Troubleshooting missing lineage info in DataHub UI after successful Spark pipeline execution

Original Slack Thread

Hi Team
ingestion : spark jar CLI
DataHub version: 0.12.1
source: spark
I run datahub-spark-lineage:0.12.1-1 with spark-submit.
It is successful to see spark pipeline and spark task on datahub ui.
But there is not lineage info on ui , although the lineage info already in mysql and kafka MetadataChangeLog_Versioned_v1 topic.
lineage info in topic valuse such as :
dataJoburn:li:dataJob:(urn:li:dataFlow:(spark,enterprise_green_certification_dws_test_spark_lineage,yarn),QueryExecId_2)$dataJobInputOutput{"inputDatasets":["urn:li:dataset:(urn:li:dataPlatform:hdfs,<hdfs://intsig-bigdata-nameservice/user/hive/warehouse/staging_edw_company.db/s_db_qualification_certificate_t_certificate_main/dt_batch=202401230000,PROD>)","urn:li:dataset:(urn:li:dataPlatform:hdfs,<hdfs://intsig-bigdata-nameservice/user/hive/warehouse/staging_edw_company.db/s_db_qualification_certificate_t_management_system/dt_batch=202401230000,PROD>)"],"outputDatasets":["urn:li:dataset:(urn:li:dataPlatform:hive,test.edw_company_dws_dg_hq_enterprise_green_certification_1d_df,PROD)"]} application/jsonc$no-run-id-provided$no-run-id-providedc@urn:li:corpuser:__datahub_system
What should i check about. So appreciate for you respone!

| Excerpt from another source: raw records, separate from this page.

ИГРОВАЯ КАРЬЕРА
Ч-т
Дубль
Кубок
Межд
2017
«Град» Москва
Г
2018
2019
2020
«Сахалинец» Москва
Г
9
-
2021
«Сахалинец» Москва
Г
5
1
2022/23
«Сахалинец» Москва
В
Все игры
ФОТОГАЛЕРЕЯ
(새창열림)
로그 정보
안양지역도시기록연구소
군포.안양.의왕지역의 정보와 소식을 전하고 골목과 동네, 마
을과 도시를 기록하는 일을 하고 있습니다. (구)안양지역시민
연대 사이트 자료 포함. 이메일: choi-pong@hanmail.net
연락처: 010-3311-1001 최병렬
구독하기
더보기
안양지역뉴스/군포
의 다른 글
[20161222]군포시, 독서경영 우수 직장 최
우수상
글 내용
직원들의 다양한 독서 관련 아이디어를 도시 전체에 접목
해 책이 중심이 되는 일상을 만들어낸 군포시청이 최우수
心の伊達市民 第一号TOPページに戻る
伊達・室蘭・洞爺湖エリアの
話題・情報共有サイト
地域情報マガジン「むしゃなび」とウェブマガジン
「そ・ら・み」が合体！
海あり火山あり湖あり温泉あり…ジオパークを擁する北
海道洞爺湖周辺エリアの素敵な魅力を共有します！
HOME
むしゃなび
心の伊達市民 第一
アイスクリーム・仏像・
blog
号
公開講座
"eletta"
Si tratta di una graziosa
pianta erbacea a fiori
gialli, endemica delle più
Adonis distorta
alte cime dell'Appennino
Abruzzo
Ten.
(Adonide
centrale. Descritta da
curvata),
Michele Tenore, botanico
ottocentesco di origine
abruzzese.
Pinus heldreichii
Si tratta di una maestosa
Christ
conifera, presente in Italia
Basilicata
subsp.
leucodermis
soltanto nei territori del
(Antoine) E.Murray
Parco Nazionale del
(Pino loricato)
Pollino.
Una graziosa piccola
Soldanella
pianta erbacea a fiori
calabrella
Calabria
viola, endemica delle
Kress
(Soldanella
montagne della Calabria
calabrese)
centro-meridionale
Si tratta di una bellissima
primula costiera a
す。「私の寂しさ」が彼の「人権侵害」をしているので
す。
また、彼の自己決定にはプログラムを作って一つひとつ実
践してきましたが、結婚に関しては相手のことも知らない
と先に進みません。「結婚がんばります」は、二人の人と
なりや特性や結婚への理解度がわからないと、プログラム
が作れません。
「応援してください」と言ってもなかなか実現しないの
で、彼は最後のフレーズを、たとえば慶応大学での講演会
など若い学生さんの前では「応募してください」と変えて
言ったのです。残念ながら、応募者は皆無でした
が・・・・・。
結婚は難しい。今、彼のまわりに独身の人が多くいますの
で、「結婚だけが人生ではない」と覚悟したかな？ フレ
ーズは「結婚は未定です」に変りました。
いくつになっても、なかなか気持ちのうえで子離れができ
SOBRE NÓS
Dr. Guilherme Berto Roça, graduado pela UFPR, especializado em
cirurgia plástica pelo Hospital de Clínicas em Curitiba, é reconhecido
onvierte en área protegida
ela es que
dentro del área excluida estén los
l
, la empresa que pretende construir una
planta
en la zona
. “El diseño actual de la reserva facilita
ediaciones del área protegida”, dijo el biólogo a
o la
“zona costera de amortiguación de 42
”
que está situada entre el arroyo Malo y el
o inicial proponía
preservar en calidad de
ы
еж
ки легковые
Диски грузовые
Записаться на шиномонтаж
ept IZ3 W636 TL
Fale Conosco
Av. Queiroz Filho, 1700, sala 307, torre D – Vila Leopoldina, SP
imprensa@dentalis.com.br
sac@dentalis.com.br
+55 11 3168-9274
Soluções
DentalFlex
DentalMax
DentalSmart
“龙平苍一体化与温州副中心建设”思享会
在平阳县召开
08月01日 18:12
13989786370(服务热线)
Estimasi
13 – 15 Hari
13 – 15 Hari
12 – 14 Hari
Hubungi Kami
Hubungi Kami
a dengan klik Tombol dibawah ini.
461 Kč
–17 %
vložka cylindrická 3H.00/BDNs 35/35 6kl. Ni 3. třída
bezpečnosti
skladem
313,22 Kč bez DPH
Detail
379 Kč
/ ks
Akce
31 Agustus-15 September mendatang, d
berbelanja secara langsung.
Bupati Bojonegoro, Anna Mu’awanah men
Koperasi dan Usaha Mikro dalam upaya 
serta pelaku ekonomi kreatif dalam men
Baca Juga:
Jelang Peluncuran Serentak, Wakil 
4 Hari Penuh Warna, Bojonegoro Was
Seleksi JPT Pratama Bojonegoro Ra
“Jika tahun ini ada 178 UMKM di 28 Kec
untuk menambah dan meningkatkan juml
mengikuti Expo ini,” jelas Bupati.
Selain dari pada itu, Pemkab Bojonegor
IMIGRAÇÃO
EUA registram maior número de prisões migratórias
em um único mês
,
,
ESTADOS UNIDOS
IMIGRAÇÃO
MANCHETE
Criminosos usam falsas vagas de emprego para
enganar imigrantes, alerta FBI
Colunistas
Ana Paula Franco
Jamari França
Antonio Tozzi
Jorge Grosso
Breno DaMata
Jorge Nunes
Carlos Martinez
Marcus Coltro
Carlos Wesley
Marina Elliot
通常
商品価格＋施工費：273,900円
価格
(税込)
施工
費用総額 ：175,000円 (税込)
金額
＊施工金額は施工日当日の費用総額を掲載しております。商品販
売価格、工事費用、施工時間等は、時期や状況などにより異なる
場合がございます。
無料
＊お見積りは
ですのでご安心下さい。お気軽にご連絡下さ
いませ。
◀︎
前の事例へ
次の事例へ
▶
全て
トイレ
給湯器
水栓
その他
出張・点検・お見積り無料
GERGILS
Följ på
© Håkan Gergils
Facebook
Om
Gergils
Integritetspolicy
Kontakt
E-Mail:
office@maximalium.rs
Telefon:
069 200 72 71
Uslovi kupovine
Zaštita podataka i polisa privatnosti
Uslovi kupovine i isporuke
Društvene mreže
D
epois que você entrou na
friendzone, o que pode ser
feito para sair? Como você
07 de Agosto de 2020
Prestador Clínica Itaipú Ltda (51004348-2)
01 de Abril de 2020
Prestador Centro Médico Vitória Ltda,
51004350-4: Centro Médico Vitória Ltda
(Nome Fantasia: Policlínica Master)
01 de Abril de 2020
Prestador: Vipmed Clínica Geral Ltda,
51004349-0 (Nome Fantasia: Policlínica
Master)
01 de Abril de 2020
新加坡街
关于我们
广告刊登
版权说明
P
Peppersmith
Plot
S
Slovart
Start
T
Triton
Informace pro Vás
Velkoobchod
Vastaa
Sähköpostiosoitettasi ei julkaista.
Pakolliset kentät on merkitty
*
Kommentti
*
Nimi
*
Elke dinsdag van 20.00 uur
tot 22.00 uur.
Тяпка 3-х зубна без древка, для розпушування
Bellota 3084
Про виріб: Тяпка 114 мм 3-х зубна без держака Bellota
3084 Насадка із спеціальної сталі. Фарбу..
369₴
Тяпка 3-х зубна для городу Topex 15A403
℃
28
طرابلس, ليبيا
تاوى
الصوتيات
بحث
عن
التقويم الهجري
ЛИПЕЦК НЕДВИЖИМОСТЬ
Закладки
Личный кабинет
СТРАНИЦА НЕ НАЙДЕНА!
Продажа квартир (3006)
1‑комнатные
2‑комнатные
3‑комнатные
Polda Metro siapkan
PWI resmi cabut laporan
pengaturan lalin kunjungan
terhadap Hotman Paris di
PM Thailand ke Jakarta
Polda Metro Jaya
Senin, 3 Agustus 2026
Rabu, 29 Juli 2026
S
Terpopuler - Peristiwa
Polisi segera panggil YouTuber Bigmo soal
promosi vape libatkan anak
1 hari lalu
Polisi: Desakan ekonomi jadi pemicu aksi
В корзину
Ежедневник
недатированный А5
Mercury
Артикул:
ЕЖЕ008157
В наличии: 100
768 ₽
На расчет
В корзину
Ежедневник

Hey there! :wave: Make sure your message includes the following information if relevant, so we can help more effectively!

  1. Are you using UI or CLI for ingestion?
  2. Which DataHub version are you using? (e.g. 0.12.0)
  3. What data source(s) are you integrating with DataHub? (e.g. BigQuery)

The issue is most probably is the upstream/downstream datasets don’t exist in DataHub and we don’t show lineage to non existing datasets.

We are going to release a new Spark plugin soon where there is way to materialise dataset in the DataHub.